*** Opening of Data shown ***
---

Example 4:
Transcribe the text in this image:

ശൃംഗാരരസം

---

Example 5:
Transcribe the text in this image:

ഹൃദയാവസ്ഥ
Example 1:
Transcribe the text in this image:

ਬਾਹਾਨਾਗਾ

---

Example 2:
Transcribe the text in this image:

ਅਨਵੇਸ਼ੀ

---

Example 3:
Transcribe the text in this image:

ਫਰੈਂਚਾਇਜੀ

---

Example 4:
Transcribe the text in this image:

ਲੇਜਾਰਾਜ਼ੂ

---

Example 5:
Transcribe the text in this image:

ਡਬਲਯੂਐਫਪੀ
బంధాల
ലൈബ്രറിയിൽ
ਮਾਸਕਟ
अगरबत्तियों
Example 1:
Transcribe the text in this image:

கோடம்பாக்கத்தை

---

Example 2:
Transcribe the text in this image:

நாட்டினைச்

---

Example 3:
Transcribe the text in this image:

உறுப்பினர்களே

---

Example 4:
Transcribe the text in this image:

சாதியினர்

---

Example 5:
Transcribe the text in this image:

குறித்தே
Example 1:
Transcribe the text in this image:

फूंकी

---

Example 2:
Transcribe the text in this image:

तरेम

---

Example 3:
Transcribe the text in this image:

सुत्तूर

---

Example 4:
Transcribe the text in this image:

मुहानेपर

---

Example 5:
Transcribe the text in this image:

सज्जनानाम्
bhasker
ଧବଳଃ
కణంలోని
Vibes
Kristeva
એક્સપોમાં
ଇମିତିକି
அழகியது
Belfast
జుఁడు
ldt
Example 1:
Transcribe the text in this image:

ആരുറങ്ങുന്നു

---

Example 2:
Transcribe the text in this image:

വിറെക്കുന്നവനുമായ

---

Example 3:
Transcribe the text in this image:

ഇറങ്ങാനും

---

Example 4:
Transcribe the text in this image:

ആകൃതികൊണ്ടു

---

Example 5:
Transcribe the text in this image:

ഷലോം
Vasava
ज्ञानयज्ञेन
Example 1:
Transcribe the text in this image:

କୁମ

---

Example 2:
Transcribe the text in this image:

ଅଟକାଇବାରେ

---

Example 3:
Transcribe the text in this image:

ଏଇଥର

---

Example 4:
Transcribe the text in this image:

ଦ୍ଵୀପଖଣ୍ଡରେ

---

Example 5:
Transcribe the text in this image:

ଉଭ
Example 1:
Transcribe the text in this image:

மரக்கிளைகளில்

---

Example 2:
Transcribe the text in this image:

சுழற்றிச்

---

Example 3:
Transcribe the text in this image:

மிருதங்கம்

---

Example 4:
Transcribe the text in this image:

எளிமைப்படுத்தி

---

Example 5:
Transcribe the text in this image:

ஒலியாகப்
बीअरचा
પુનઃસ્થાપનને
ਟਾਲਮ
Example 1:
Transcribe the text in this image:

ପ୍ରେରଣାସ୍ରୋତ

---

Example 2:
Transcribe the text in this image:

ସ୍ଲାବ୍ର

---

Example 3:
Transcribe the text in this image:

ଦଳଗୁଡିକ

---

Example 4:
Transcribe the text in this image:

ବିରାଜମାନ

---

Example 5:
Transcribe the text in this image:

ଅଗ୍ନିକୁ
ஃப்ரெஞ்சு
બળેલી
*** Close of Data shown ***
• Work to be completed
All lines in the listing above should be written out again exactly.

• Answer for this exercise
---

Example 4:
Transcribe the text in this image:

ശൃംഗാരരസം

---

Example 5:
Transcribe the text in this image:

ഹൃദയാവസ്ഥ
Example 1:
Transcribe the text in this image:

ਬਾਹਾਨਾਗਾ

---

Example 2:
Transcribe the text in this image:

ਅਨਵੇਸ਼ੀ

---

Example 3:
Transcribe the text in this image:

ਫਰੈਂਚਾਇਜੀ

---

Example 4:
Transcribe the text in this image:

ਲੇਜਾਰਾਜ਼ੂ

---

Example 5:
Transcribe the text in this image:

ਡਬਲਯੂਐਫਪੀ
బంధాల
ലൈബ്രറിയിൽ
ਮਾਸਕਟ
अगरबत्तियों
Example 1:
Transcribe the text in this image:

கோடம்பாக்கத்தை

---

Example 2:
Transcribe the text in this image:

நாட்டினைச்

---

Example 3:
Transcribe the text in this image:

உறுப்பினர்களே

---

Example 4:
Transcribe the text in this image:

சாதியினர்

---

Example 5:
Transcribe the text in this image:

குறித்தே
Example 1:
Transcribe the text in this image:

फूंकी

---

Example 2:
Transcribe the text in this image:

तरेम

---

Example 3:
Transcribe the text in this image:

सुत्तूर

---

Example 4:
Transcribe the text in this image:

मुहानेपर

---

Example 5:
Transcribe the text in this image:

सज्जनानाम्
bhasker
ଧବଳଃ
కణంలోని
Vibes
Kristeva
એક્સપોમાં
ଇମିତିକି
அழகியது
Belfast
జుఁడు
ldt
Example 1:
Transcribe the text in this image:

ആരുറങ്ങുന്നു

---

Example 2:
Transcribe the text in this image:

വിറെക്കുന്നവനുമായ

---

Example 3:
Transcribe the text in this image:

ഇറങ്ങാനും

---

Example 4:
Transcribe the text in this image:

ആകൃതികൊണ്ടു

---

Example 5:
Transcribe the text in this image:

ഷലോം
Vasava
ज्ञानयज्ञेन
Example 1:
Transcribe the text in this image:

କୁମ

---

Example 2:
Transcribe the text in this image:

ଅଟକାଇବାରେ

---

Example 3:
Transcribe the text in this image:

ଏଇଥର

---

Example 4:
Transcribe the text in this image:

ଦ୍ଵୀପଖଣ୍ଡରେ

---

Example 5:
Transcribe the text in this image:

ଉଭ
Example 1:
Transcribe the text in this image:

மரக்கிளைகளில்

---

Example 2:
Transcribe the text in this image:

சுழற்றிச்

---

Example 3:
Transcribe the text in this image:

மிருதங்கம்

---

Example 4:
Transcribe the text in this image:

எளிமைப்படுத்தி

---

Example 5:
Transcribe the text in this image:

ஒலியாகப்
बीअरचा
પુનઃસ્થાપનને
ਟਾਲਮ
Example 1:
Transcribe the text in this image:

ପ୍ରେରଣାସ୍ରୋତ

---

Example 2:
Transcribe the text in this image:

ସ୍ଲାବ୍ର

---

Example 3:
Transcribe the text in this image:

ଦଳଗୁଡିକ

---

Example 4:
Transcribe the text in this image:

ବିରାଜମାନ

---

Example 5:
Transcribe the text in this image:

ଅଗ୍ନିକୁ
ஃப்ரெஞ்சு
બળેલી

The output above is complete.